Why is the top down approach of heap construction less efficient than bottom up even though its order of growth is lower O(log n) over O(n)?

Question

How is the bottom up approach of heap construction of the order O(n) ? Anany Levitin says in his book that this is more efficient compared to top down approach which is of order O(log n). Why?

Answer 1

That to me seems like a typo.

There are two standard algorithms for building a heap. The first is to start with an empty heap and to repeatedly insert elements into it one at a time. Each individual insertion takes time O(log n), so we can upper-bound the cost of this style of heap-building at O(n log n). It turns out that, in the worst case, the runtime is Θ(n log n), which happens if you insert the elements in reverse-sorted order.

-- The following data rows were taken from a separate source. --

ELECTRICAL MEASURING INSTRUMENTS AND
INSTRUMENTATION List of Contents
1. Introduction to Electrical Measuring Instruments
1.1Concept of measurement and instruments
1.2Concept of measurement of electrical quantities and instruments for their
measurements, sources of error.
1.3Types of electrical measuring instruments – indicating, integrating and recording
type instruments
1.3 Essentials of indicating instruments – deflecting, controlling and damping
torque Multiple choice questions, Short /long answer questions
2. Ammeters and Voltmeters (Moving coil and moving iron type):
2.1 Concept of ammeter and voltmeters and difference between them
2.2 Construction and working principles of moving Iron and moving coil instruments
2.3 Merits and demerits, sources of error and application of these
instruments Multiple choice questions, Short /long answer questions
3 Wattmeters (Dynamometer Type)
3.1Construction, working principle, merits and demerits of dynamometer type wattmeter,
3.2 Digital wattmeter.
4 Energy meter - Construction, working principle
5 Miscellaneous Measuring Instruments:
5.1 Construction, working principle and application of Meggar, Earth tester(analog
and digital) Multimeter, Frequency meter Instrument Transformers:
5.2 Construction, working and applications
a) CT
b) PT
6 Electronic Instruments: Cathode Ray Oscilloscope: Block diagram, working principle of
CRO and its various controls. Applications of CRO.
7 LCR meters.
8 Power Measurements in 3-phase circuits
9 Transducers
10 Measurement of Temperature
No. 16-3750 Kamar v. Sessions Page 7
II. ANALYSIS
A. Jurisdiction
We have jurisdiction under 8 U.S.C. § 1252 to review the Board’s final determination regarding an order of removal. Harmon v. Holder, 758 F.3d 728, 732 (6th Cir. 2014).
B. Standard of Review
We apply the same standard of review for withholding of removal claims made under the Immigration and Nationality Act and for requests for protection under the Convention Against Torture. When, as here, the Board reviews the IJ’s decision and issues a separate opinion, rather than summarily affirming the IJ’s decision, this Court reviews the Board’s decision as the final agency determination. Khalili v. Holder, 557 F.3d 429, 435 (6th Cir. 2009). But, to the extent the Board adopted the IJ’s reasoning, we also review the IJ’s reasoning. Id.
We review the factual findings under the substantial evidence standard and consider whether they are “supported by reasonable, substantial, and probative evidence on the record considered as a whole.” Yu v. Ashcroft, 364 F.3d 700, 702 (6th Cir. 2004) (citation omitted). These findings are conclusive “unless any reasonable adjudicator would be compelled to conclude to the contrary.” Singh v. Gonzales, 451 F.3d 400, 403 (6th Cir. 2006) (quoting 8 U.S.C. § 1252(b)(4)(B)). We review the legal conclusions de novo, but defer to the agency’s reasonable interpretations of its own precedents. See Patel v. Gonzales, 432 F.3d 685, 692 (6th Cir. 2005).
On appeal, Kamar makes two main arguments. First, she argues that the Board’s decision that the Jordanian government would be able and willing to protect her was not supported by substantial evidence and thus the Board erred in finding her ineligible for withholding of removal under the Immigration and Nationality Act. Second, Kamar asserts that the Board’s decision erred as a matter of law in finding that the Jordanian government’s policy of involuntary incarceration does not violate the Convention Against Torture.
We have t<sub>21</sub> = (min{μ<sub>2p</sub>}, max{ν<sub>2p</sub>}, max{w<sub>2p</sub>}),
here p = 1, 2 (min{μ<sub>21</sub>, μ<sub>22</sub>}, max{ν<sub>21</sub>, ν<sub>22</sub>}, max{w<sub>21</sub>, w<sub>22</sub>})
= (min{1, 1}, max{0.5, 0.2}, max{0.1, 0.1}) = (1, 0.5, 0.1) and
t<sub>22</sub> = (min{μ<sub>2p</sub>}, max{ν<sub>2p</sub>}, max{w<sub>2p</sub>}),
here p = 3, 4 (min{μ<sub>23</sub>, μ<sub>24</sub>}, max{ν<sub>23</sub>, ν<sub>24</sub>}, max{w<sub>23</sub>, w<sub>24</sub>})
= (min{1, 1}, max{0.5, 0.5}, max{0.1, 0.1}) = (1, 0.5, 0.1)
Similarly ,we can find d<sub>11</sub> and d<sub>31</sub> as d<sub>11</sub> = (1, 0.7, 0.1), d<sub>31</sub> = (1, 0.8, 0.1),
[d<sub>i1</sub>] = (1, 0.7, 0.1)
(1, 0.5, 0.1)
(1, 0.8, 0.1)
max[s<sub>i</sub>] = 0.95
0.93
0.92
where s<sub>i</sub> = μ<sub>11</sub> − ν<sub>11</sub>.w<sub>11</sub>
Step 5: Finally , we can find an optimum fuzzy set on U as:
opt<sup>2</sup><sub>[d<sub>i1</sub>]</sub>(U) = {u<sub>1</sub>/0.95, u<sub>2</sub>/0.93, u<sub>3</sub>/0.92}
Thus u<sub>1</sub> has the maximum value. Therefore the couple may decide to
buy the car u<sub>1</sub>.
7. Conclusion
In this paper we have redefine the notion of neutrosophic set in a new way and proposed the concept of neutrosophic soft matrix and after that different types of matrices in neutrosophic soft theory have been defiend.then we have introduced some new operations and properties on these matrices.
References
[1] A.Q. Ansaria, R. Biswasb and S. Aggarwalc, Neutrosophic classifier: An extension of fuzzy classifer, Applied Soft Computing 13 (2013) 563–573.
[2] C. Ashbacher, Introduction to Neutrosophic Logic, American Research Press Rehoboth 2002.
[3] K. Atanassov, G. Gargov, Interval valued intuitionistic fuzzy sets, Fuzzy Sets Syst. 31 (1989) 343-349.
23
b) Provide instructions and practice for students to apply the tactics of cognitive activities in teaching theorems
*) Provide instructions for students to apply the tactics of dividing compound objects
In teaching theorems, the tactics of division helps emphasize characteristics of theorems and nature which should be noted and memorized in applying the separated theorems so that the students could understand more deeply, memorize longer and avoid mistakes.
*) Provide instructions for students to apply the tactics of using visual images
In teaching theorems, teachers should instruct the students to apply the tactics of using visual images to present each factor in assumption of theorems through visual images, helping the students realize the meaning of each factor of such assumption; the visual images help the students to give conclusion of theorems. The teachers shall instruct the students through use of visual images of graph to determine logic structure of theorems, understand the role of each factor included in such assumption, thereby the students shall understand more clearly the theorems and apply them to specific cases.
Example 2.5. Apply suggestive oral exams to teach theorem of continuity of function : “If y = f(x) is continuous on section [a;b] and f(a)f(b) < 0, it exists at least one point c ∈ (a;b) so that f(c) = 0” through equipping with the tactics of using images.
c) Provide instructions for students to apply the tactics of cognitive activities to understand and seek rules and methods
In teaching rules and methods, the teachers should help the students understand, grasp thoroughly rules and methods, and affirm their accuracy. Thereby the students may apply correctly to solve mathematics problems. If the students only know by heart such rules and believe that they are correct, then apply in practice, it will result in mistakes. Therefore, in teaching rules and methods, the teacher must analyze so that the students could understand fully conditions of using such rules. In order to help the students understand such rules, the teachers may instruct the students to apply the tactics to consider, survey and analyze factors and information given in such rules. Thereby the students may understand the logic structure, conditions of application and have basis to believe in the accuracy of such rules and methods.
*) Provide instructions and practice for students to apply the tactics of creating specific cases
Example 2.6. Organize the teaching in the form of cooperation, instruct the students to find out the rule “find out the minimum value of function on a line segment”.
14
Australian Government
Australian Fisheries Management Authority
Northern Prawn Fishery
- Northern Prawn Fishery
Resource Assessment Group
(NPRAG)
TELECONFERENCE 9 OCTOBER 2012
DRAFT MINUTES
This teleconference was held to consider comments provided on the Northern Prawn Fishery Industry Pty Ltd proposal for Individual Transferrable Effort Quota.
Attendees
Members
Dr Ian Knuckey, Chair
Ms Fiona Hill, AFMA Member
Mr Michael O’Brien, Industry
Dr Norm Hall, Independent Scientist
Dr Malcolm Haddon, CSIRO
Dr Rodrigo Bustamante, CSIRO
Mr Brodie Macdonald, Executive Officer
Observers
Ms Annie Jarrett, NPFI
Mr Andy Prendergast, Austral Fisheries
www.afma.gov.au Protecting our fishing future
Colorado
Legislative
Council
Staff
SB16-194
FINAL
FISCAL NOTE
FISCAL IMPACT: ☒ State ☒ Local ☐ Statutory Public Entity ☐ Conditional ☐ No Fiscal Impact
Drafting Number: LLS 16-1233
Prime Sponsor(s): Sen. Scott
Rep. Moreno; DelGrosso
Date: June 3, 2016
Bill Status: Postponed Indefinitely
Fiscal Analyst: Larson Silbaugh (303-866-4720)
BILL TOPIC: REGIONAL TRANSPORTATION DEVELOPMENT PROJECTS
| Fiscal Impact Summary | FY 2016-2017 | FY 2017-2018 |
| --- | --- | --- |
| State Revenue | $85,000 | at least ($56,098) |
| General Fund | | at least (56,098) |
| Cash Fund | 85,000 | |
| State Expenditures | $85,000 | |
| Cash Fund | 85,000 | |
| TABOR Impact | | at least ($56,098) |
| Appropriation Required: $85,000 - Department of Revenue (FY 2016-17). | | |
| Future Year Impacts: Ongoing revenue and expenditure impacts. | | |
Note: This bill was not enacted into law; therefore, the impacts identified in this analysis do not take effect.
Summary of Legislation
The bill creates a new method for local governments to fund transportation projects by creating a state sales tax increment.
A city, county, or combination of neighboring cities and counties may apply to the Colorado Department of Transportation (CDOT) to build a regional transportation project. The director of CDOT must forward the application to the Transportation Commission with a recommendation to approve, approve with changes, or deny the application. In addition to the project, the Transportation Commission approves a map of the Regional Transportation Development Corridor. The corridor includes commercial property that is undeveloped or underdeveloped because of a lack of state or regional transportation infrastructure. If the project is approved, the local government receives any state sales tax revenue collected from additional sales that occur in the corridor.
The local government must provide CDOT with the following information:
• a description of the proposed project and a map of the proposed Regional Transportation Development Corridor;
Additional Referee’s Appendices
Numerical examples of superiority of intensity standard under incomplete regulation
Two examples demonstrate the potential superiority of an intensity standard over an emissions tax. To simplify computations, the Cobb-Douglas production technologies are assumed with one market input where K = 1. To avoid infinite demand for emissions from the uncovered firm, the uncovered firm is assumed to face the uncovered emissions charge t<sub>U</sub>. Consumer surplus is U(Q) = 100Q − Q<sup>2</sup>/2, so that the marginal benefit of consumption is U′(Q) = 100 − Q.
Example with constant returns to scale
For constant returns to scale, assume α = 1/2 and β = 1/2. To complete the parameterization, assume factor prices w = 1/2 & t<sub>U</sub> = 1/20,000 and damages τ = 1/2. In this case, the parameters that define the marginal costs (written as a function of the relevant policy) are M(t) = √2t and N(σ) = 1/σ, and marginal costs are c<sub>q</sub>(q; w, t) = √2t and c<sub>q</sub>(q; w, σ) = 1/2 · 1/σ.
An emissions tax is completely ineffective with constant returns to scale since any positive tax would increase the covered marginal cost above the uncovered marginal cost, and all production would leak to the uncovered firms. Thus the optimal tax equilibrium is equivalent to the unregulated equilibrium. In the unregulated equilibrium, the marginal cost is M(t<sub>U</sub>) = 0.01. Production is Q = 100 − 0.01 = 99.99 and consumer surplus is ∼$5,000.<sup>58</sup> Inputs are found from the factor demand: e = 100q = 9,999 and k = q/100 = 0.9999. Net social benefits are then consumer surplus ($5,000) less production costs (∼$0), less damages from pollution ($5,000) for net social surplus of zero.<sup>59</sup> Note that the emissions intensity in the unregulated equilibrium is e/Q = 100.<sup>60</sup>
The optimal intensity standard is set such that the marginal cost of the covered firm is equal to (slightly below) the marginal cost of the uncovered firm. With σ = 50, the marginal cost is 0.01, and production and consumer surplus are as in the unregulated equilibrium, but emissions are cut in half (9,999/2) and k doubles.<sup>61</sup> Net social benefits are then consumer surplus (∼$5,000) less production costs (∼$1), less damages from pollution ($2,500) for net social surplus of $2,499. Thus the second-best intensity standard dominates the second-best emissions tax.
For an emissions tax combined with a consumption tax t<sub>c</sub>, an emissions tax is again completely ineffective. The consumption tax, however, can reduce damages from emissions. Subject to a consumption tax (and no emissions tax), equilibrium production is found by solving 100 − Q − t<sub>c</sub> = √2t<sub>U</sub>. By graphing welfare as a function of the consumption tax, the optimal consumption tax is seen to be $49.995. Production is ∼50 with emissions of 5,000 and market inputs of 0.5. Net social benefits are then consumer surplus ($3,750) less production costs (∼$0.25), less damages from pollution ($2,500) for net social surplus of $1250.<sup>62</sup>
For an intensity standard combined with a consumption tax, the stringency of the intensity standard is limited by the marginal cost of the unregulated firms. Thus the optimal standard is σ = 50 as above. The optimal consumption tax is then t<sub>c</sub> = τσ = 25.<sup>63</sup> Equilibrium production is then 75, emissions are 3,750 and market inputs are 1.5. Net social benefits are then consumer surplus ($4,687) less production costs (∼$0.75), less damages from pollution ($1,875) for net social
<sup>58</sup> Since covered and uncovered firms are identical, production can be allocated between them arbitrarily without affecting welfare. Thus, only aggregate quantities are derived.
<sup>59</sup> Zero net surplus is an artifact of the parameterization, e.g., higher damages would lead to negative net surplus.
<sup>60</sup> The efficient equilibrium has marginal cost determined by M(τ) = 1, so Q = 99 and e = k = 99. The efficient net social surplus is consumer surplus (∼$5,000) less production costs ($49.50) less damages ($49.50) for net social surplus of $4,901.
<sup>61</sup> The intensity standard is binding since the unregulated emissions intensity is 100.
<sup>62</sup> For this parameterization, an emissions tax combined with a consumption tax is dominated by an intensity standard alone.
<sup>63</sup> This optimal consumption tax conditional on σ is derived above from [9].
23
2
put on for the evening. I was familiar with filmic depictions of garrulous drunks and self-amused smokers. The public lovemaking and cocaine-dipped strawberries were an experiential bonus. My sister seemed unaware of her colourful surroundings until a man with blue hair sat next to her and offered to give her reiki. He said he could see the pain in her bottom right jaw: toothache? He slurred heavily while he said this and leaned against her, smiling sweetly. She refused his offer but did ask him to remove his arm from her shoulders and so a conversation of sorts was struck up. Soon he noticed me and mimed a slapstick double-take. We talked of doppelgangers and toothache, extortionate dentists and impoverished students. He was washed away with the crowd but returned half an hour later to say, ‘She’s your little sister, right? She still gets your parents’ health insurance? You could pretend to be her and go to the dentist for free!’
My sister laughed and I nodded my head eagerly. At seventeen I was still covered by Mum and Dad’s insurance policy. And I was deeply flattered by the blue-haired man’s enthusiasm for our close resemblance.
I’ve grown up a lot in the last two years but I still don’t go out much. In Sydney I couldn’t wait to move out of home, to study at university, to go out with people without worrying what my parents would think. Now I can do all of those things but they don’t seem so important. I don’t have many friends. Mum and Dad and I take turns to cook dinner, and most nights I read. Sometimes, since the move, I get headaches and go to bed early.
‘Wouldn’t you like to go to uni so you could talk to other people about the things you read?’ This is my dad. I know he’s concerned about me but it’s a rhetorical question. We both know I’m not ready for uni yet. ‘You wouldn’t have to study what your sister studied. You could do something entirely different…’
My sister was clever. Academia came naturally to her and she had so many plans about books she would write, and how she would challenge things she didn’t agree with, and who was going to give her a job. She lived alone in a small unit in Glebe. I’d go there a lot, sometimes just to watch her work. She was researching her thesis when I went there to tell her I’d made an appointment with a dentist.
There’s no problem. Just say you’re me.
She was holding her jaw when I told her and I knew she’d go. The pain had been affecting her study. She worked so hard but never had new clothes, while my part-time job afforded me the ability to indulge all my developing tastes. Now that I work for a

The other approach is the heapify algorithm, which builds the heap directly by starting with each element in its own binary heap and progressively coalescing them together. This algorithm runs in time O(n) regardless of the input.

The reason why the first algorithm requires time Θ(n log n) is that, if you look at the second half of the elements being inserted, you'll see that each of them is inserted into a heap whose height is Θ(log n), so the cost of doing each bubble-up can be high. Since there are n / 2 elements and each of them might take time Θ(log n) to insert, the worst-case runtime is Θ(n log n).

On the other hand, the heapify algorithm spends the majority of its time working on small heaps. Half the elements are inserted into heaps of height 0, a quarter into heaps of height 1, an eighth into heaps of height 2, etc. This means that the bulk of the work is spent inserting elements into small heaps, which is significantly faster.

Answer 2

If you consider swapping to be your basic operation -

In top down construction,the tree is constructed first and a heapify function is called on the nodes.The worst case would swap log n times ( to sift the element to the top of the tree where height of tree is log n) for all the n/2 leaf nodes. This results in a O(n log n) upper bound.

In bottom up construction, you assume all the leaf nodes to be in order in the first pass, so heapify is now called only on n/2 nodes. At each level, the number of possible swaps increases but the number of nodes on which it happens decreases.

For example - At the level right above leaf nodes, we have n/4 nodes that can have at most 1 swap each. At its' parent level we have, n/8 nodes that can have at most 2 swaps each and so on. On summation, we'll come up with a O(n) efficiency for bottom up construction of a heap.

Answer 3

It generally refers to a way of solving a problem. Especially in computer science algorithms.

Top down :

Take the whole problem and split it into two or more parts. Find solution to these parts. If these parts turn out to be too big to be solved as a whole, split them further and find find solutions to those sub-parts. Merge solutions according to the sub-problem hierarchy thus created after all parts have been successfully solved.

In the regular heapify(), we perform two comparisons on each node from top to bottom to find the largest of three elements:

1. Parent node with left child
2. The larger node from the first comparison with the second child

Bottom up :

Breaking the problem into smallest possible(and practical) parts. Finding solutions to these small sub-problems. Merging the solutions you get iteratively(again and again) till you have merged all of them to get the final solution to the "big" problem. The main difference in approach is splitting versus merging. You either start big and split "down" as required or start with the smallest and merge your way "up" to the final solution.

Bottom-up Heapsort, on the other hand, only compares the two children and follows the larger child to the end of the tree ("top-down"). From there, the algorithm goes back towards the tree root (“bottom-up”) and searches for the first element larger than the root. From this position, all elements are moved one position towards the root, and the root element is placed in the field that has become free.